*TASK OBJECTIVE*: Return the rows word for word, from the very first line through the line containing "What is the greatest value displayed?", with both ends included.

--- RECORDS TO USE Enclosed Below ---

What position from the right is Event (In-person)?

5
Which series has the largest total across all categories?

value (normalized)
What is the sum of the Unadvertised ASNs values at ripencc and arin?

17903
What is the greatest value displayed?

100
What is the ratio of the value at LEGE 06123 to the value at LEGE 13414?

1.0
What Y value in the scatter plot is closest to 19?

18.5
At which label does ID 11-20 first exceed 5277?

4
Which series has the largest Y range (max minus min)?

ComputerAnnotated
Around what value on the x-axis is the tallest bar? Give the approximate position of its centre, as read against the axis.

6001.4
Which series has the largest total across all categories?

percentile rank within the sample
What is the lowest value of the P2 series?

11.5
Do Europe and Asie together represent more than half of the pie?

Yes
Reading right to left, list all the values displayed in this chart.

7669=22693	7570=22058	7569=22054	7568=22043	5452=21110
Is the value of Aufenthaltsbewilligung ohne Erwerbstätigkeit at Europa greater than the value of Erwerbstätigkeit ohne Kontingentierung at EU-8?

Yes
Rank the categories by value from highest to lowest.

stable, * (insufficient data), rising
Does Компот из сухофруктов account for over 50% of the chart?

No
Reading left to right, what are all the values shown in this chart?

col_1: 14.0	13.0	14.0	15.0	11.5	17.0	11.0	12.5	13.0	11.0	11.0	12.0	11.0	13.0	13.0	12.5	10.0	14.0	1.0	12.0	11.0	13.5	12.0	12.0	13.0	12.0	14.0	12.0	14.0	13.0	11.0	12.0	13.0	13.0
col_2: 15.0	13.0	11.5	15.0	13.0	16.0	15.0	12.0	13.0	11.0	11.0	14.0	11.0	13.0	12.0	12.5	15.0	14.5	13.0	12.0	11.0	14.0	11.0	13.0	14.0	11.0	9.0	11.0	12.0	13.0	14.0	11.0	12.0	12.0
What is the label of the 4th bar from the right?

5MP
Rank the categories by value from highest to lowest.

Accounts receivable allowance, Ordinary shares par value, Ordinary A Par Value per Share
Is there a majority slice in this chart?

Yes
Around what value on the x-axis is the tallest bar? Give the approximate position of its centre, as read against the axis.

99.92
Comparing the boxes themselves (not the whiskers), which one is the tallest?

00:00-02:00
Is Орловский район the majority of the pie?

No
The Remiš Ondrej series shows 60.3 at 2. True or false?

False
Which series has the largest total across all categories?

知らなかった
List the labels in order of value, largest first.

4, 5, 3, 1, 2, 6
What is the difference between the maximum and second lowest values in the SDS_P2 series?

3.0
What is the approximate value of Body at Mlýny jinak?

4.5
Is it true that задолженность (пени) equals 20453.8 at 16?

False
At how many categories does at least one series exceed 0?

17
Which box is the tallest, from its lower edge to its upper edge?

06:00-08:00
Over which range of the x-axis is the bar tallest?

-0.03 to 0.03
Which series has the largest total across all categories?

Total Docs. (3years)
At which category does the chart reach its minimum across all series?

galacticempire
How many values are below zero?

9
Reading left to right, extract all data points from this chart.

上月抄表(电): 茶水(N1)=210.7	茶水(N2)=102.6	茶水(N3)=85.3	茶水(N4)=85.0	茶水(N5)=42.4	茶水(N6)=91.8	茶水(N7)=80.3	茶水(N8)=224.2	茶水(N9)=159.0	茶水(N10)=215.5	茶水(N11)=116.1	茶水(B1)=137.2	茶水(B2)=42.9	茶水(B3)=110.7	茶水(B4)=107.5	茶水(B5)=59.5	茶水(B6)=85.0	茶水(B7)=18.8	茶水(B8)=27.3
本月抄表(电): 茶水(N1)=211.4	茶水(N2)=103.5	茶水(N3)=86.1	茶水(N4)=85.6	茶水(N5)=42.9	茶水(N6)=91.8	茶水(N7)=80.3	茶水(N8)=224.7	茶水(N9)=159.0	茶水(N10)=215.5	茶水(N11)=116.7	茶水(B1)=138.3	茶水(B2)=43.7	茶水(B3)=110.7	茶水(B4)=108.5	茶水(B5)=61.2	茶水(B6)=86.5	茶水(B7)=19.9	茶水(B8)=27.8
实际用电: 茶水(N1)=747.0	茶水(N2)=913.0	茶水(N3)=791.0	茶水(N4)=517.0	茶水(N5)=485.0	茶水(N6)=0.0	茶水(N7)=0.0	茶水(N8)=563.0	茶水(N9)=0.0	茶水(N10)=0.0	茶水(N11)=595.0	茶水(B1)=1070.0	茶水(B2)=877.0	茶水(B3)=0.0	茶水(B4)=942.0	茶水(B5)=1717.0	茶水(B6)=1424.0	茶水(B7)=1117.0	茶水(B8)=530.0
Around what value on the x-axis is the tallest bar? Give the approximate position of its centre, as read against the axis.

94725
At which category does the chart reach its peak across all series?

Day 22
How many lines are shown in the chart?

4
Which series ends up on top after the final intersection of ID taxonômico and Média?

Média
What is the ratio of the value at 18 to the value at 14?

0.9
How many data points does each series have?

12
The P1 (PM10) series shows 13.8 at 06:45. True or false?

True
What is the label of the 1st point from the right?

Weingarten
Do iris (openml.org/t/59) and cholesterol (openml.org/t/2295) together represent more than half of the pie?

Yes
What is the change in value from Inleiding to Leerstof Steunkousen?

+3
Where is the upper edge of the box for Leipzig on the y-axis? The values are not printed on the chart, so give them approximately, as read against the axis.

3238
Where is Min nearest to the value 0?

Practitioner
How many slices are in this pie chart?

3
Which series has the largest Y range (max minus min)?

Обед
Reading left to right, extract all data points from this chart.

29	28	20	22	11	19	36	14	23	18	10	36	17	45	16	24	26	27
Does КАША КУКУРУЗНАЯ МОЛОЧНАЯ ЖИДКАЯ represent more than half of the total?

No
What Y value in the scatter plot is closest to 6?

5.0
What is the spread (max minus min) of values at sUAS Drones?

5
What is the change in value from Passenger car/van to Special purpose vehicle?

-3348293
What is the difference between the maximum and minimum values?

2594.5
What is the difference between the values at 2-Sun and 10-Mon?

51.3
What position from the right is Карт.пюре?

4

--- End of Enclosed RECORDS TO USE ---

*WRITTEN RESPONSE*:
What position from the right is Event (In-person)?

5
Which series has the largest total across all categories?

value (normalized)
What is the sum of the Unadvertised ASNs values at ripencc and arin?

17903
What is the greatest value displayed?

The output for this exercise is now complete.